PROMPT: Go through the listing and copy each line that has the string "Technology" in it.

□ □ □ □ □

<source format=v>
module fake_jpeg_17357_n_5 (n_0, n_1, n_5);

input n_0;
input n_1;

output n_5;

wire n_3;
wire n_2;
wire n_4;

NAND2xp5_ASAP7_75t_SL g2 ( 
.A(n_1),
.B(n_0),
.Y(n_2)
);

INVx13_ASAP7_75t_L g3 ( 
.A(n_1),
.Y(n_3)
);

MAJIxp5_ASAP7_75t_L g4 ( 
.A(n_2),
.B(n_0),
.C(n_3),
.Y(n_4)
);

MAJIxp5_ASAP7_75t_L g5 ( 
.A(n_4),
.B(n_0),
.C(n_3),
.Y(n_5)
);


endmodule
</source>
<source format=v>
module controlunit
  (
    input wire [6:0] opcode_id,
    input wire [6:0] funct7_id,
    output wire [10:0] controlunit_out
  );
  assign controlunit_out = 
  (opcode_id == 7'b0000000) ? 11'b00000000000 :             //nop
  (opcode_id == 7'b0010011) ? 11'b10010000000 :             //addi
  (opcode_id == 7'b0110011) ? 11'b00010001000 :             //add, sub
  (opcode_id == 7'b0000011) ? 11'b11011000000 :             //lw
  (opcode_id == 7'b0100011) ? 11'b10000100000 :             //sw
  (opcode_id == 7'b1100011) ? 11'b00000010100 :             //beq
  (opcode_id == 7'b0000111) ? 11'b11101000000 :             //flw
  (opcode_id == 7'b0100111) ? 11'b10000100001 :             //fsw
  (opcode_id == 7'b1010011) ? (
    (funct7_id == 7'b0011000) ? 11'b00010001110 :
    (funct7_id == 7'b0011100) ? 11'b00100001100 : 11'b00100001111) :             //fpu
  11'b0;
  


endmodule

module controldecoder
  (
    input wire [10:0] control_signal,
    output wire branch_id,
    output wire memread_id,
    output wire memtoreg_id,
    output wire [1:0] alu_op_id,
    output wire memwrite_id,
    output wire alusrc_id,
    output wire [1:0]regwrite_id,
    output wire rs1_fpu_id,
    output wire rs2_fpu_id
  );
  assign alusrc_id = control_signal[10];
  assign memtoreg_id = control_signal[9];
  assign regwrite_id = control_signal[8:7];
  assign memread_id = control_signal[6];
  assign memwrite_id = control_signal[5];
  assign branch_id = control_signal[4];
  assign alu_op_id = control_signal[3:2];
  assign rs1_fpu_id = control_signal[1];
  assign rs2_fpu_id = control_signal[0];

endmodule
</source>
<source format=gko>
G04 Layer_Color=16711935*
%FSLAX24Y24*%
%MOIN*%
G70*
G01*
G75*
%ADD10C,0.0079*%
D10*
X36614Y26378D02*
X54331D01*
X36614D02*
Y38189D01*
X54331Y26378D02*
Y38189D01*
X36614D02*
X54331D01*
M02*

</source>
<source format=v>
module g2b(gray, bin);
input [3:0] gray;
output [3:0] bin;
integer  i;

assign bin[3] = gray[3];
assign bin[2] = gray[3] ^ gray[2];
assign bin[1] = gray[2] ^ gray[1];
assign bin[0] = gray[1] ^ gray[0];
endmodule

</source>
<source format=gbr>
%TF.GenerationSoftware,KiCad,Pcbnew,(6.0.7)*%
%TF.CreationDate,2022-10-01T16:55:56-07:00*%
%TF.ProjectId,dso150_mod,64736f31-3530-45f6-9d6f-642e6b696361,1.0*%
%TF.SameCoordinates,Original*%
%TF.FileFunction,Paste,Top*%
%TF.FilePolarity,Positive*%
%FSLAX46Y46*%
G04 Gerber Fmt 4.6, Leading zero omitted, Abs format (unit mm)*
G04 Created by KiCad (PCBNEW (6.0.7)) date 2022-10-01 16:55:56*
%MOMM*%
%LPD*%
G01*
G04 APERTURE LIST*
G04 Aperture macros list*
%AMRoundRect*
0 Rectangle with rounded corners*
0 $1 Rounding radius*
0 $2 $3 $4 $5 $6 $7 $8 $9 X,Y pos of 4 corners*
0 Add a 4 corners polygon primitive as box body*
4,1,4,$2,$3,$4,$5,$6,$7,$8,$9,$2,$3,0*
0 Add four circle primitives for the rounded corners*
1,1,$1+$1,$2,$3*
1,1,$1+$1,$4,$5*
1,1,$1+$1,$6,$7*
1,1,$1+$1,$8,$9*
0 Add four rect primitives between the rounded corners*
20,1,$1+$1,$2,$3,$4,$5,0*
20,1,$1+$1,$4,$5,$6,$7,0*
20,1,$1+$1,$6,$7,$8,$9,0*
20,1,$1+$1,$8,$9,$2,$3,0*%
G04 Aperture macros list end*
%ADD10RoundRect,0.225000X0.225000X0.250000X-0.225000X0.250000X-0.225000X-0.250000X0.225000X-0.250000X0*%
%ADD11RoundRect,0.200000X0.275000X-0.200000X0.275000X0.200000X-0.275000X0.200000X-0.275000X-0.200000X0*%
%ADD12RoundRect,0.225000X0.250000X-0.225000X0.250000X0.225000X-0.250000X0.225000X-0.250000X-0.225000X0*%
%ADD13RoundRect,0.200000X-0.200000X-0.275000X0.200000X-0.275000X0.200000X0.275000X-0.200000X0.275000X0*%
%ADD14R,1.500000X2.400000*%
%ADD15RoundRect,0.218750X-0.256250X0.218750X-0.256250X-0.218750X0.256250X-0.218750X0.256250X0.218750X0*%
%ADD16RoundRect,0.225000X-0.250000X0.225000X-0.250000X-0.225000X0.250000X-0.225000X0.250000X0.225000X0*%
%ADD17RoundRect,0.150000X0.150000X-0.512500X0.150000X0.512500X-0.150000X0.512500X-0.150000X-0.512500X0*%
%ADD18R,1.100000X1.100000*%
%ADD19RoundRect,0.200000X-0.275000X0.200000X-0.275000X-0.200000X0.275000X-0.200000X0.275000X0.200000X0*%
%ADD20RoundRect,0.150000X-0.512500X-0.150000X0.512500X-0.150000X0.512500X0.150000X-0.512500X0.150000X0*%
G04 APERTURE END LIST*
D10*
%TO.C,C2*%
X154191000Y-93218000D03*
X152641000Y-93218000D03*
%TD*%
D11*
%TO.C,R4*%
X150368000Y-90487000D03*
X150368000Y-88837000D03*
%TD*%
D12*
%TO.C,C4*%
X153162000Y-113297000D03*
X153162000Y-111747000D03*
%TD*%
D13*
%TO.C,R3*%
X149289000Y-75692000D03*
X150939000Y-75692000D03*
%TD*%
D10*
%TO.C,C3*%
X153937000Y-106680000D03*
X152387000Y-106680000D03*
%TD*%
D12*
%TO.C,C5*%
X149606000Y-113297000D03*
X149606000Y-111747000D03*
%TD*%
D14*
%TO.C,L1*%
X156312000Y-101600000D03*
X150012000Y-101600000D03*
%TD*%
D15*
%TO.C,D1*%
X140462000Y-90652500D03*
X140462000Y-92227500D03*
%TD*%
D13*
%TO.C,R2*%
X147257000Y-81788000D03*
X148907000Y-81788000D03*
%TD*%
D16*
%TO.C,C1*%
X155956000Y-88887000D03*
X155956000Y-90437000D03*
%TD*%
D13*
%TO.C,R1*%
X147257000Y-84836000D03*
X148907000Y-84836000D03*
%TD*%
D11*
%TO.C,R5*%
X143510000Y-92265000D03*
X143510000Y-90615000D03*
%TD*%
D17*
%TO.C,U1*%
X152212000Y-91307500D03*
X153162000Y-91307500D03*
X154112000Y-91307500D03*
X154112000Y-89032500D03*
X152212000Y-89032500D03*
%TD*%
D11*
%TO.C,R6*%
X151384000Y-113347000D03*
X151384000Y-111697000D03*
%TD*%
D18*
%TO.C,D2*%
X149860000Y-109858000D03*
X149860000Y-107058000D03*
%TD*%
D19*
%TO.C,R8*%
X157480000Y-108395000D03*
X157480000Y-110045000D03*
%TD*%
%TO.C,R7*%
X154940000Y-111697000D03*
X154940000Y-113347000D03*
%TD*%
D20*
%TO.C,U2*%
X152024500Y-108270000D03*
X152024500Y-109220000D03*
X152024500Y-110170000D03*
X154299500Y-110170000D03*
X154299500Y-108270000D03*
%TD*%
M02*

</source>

□ □ □ □ □

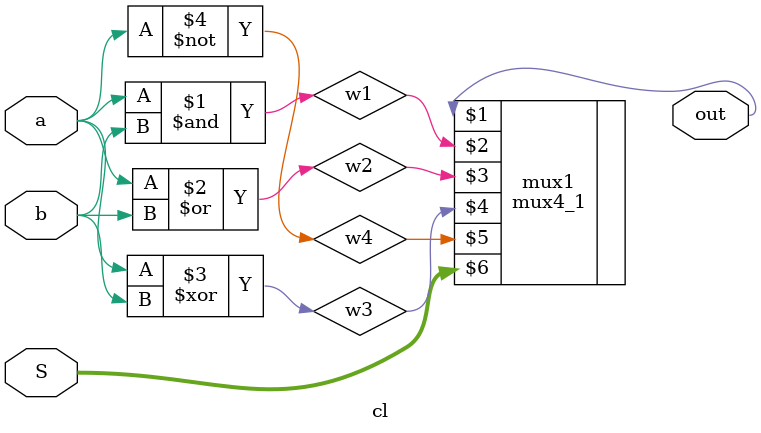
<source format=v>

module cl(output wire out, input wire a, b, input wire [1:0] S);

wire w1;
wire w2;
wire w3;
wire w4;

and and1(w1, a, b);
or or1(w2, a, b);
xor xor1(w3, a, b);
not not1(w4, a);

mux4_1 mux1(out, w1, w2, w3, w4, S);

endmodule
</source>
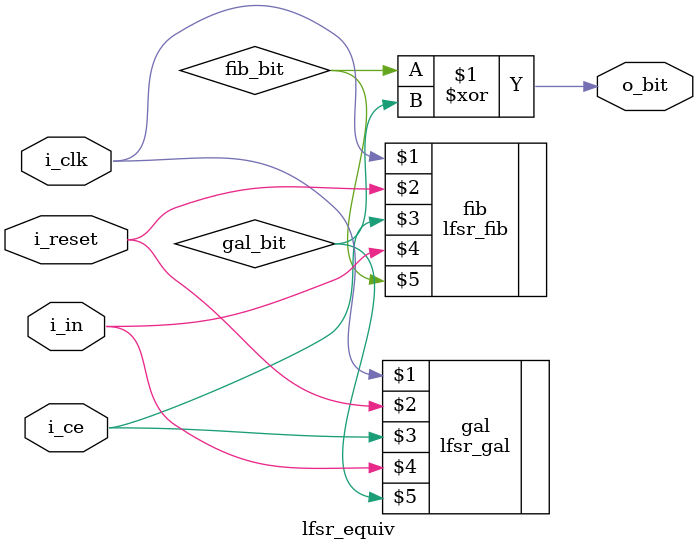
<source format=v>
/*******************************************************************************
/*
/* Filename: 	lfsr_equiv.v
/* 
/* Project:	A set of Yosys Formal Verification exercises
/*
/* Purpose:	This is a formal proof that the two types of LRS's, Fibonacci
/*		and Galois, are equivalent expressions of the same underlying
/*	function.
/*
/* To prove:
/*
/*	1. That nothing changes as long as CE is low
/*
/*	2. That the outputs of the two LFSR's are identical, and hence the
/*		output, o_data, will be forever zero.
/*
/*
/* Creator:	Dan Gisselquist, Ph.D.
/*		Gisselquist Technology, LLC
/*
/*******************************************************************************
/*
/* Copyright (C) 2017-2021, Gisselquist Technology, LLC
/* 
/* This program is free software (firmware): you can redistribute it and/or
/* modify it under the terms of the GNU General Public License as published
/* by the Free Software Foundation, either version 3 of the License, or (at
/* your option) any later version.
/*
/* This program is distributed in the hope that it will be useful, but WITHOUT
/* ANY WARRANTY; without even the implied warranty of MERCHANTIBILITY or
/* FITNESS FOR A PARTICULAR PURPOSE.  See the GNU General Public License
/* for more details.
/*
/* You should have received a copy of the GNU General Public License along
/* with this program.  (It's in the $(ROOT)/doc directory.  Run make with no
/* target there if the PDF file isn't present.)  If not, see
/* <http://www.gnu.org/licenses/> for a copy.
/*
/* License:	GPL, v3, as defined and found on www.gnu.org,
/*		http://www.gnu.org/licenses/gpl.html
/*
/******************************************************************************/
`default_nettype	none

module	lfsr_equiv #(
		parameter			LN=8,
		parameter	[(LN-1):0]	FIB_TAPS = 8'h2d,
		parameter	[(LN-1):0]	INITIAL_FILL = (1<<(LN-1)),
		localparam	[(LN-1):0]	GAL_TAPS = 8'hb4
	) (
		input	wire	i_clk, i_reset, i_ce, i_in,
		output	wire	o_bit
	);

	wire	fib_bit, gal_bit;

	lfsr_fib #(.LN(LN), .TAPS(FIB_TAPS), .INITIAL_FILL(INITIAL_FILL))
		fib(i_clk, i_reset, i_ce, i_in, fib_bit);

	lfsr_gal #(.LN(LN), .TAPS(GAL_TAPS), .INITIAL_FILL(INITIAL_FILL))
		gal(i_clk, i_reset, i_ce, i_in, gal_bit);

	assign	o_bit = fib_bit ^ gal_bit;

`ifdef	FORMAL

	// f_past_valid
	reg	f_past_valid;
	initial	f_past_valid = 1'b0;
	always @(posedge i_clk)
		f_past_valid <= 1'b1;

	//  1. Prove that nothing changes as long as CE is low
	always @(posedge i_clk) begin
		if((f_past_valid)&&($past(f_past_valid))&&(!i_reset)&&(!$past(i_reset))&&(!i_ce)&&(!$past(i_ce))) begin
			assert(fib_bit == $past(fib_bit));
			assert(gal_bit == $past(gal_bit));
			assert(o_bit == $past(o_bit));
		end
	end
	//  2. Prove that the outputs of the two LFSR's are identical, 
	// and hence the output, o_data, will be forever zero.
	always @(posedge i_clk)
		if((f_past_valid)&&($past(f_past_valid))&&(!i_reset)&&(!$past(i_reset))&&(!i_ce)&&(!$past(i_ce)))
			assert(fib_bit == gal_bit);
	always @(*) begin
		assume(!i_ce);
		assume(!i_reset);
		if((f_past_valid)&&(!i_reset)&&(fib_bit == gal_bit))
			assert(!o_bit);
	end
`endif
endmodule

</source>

□ □ □ □ □

ANSWER:
/*		Gisselquist Technology, LLC
/* Copyright (C) 2017-2021, Gisselquist Technology, LLC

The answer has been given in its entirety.